**Exercise goal**: Copy out the lines of the listing verbatim, from the line containing "class: Insecta" through the last line.

**A block of data**:
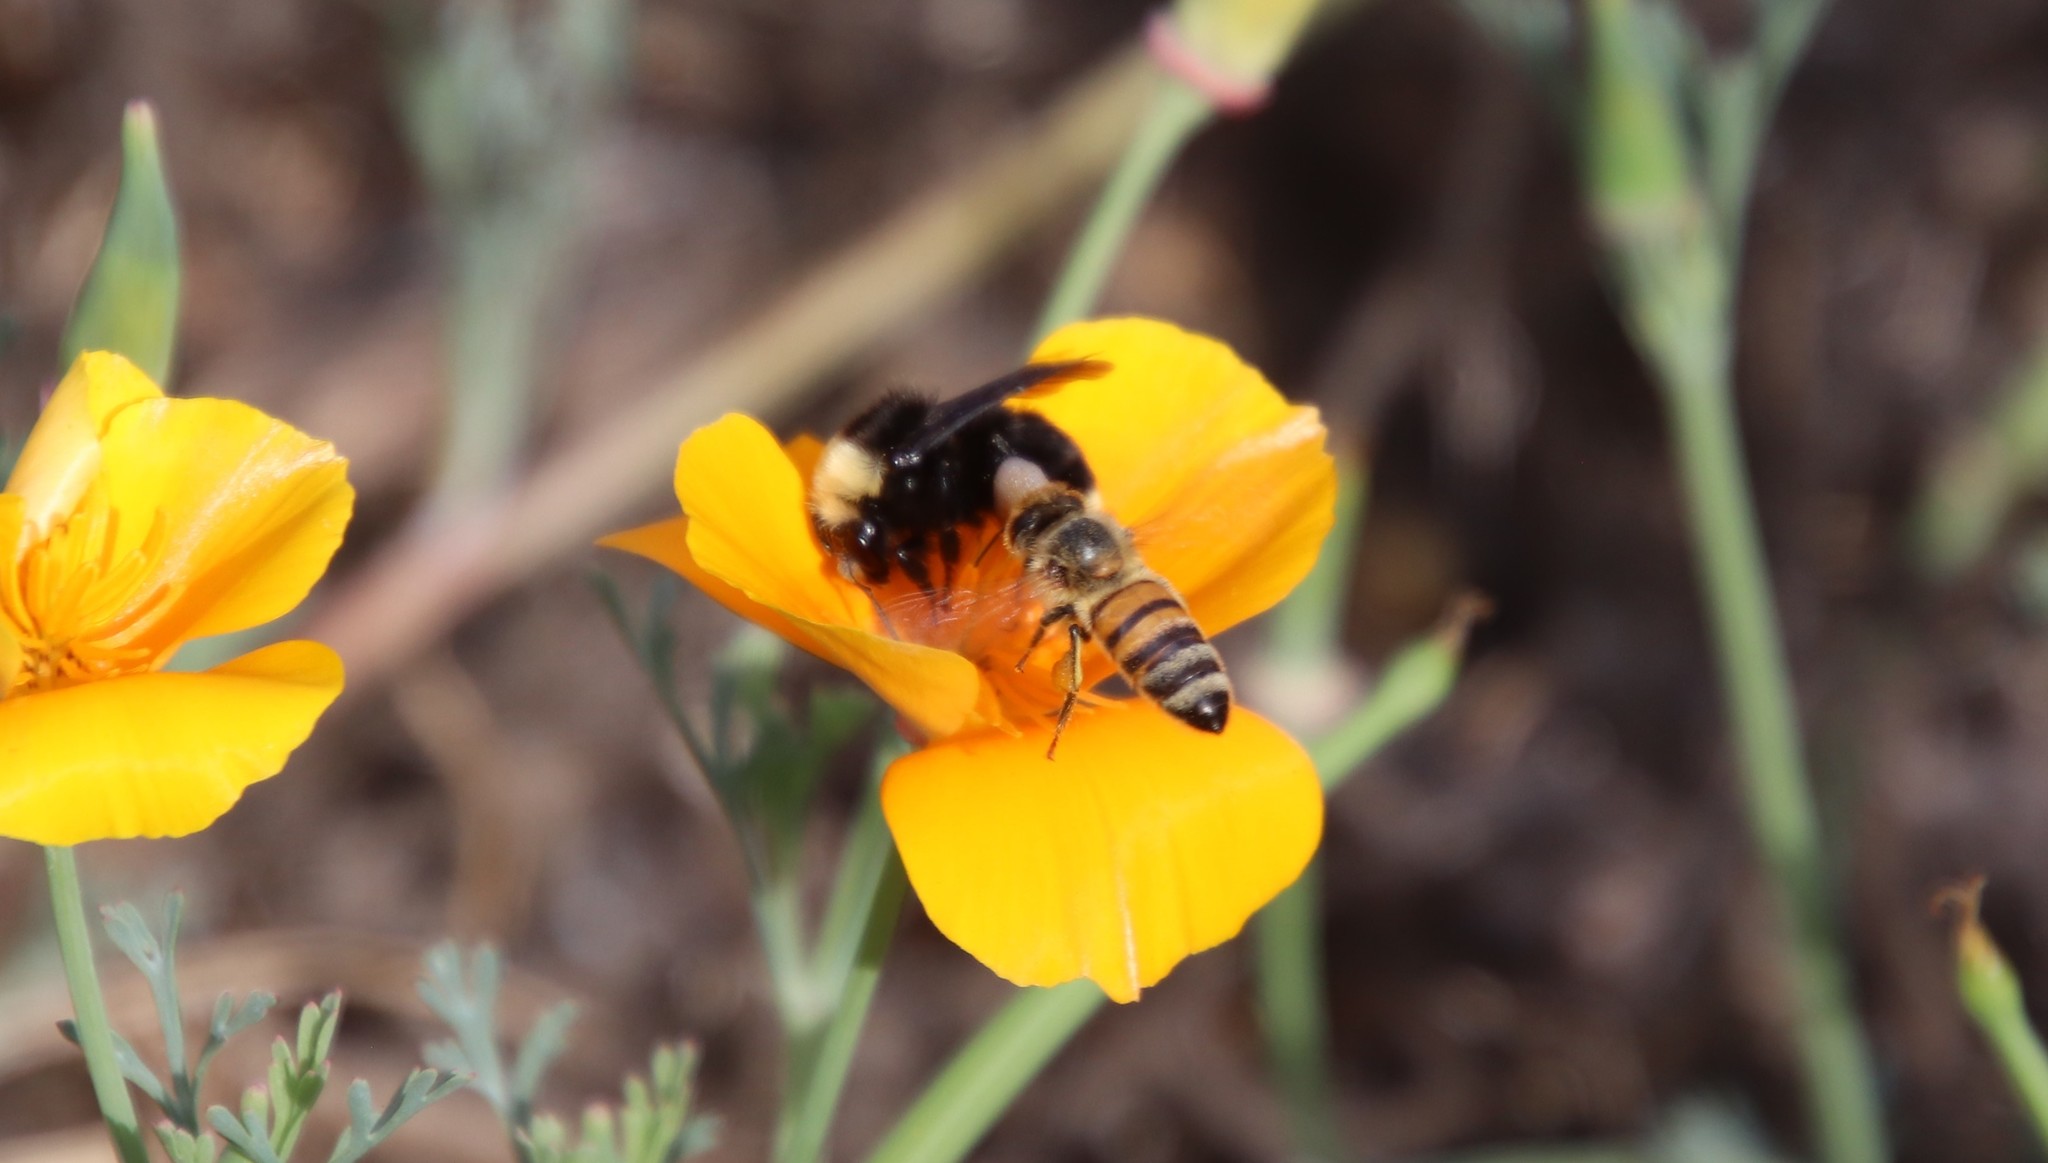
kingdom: Animalia
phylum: Arthropoda
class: Insecta
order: Hymenoptera
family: Apidae
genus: Apis
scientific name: Apis mellifera
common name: Honey bee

**Exercise response**:
class: Insecta
order: Hymenoptera
family: Apidae
genus: Apis
scientific name: Apis mellifera
common name: Honey bee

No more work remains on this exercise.